◆ Tarefas propostas:
a – Traduza para inglês esta frase do texto «A Teia»: «E sabem perder porque sabem que perder é apenas um sol-posto.»
b – Dê seguimento ao texto «A Teia», escrevendo a partir da última frase apresentada.

------ Texto fornecido

A Teia

Quinta-feira, 20 Fevereiro, 2020

Vítor Encarnação

A vida é uma teia de interesses. O correr dos dias é uma enxurrada de decisões, uma amálgama de emoções que nos fazem agarrar a qualquer coisa para não irmos ao fundo. Tanta dúvida, tanta encruzilhada, tanta opção, tanta inquietação.
Para nos mantermos à tona subimos à mais pequena pedra, abraçamo-nos ao vento, pegamos em pontas soltas, deitamo-nos em qualquer colo, deslumbramo-nos com qualquer luz.
Temos medo. Todos temos medo de falhar. De desaproveitar a existência, de perder o pé, de ficar para trás, esquecidos, pobres, indiferentes, entorpecidos, pouco mais que números, motivo de gozo, desilusão de pais, vergonha de filhos. Não queremos ficar enterrados em mediania, incapazes de um golpe de asa, entregues à rotina, submissos como cães gordos, dando ao rabo, rosnando em surdina para os donos não nos ouvirem.
Não admitimos ficar de fora, não integrar a vanguarda, não sermos reluzentes, crepitantes, interessantes, válidos, modernos, memoráveis.
E para darmos conta de tudo isto temos o raciocínio. Ou o instinto de sobrevivência que é a mesma coisa em situações de aflição.
Alguns de nós descobrem-se a si mesmos, projetam-se, avaliam-se, buscam horizontes, não têm raiva nas gengivas, leem, respeitam a diferença, propõem, debatem, sentem ternura, sentem vergonha, calam-se quando o silêncio se levanta, falam sem cinismo, usam as mesmas palavras na cara e nas costas, têm almas de veludo branco, dormem contentes com as suas consciências.
E sabem perder porque sabem que perder é apenas um sol-posto. De manhã há mais.

------------
------ Dados fornecidos

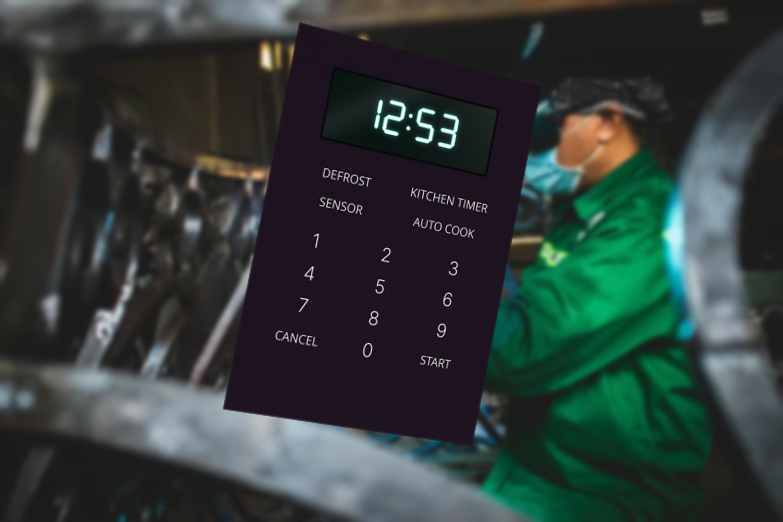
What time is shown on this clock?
12:53
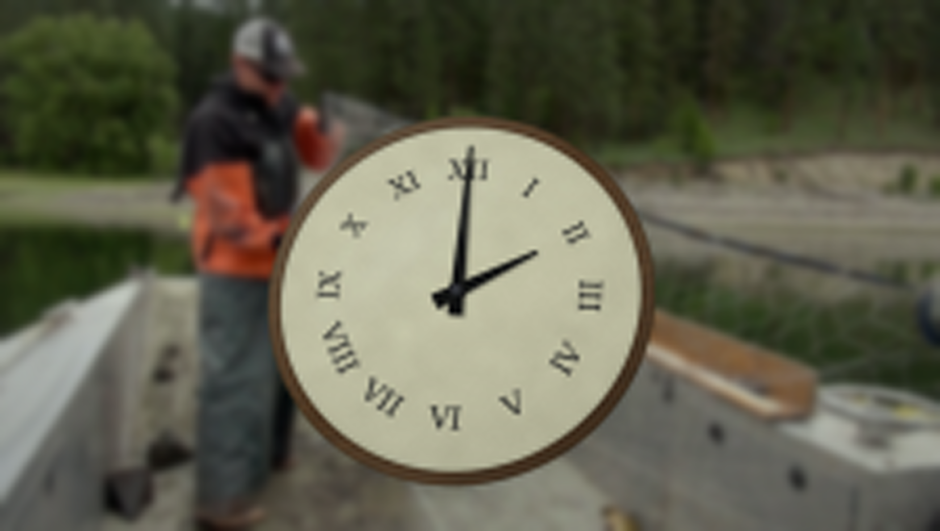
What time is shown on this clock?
2:00
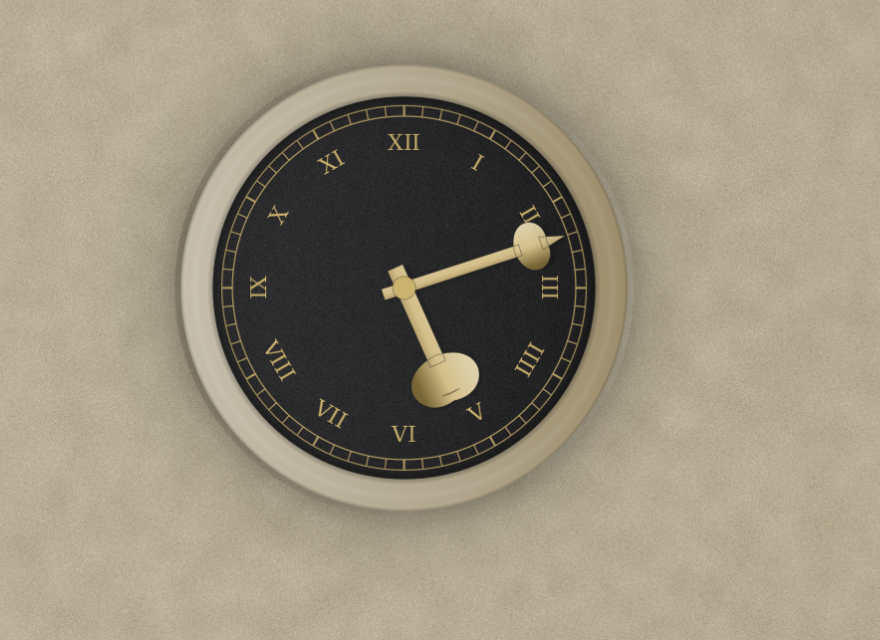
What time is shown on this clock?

------------

◆ Exercícios resolvidos:
a – And they know how to lose because they know that losing is only a sunset.

b –
E há outros de nós que perderam o equilíbrio, calculam as perdas e os ganhos, as mais-valias, os proveitos. Fazem contas, são usurários, maquiavélicos. Toldados pela gula, colam-se como lapas, agarram-se como carraças, ferram o dente e não largam. São os guerrilheiros das nossas ruas, dos nossos cafés, do nosso mundo pequeno e vil.
São aranhas numa teia. Esperam por homens bons como quem espera por moscas ingénuas. Para os apanharem desprevenidos e com um sorriso nas suas caras ruins os usarem e os deitarem para o lado, secos e gastos.
Para os enlearem, para os prenderem, para os sugarem, para lhes arrancarem as suas asas, para lhes taparem os olhos, as bocas, para lhe roubarem a sua liberdade, os seus sonhos, as ilusões, as palavras bonitas, para os comerem com as suas naturezas más. Para dizerem mal nos seus conluios de aranhas perdidas.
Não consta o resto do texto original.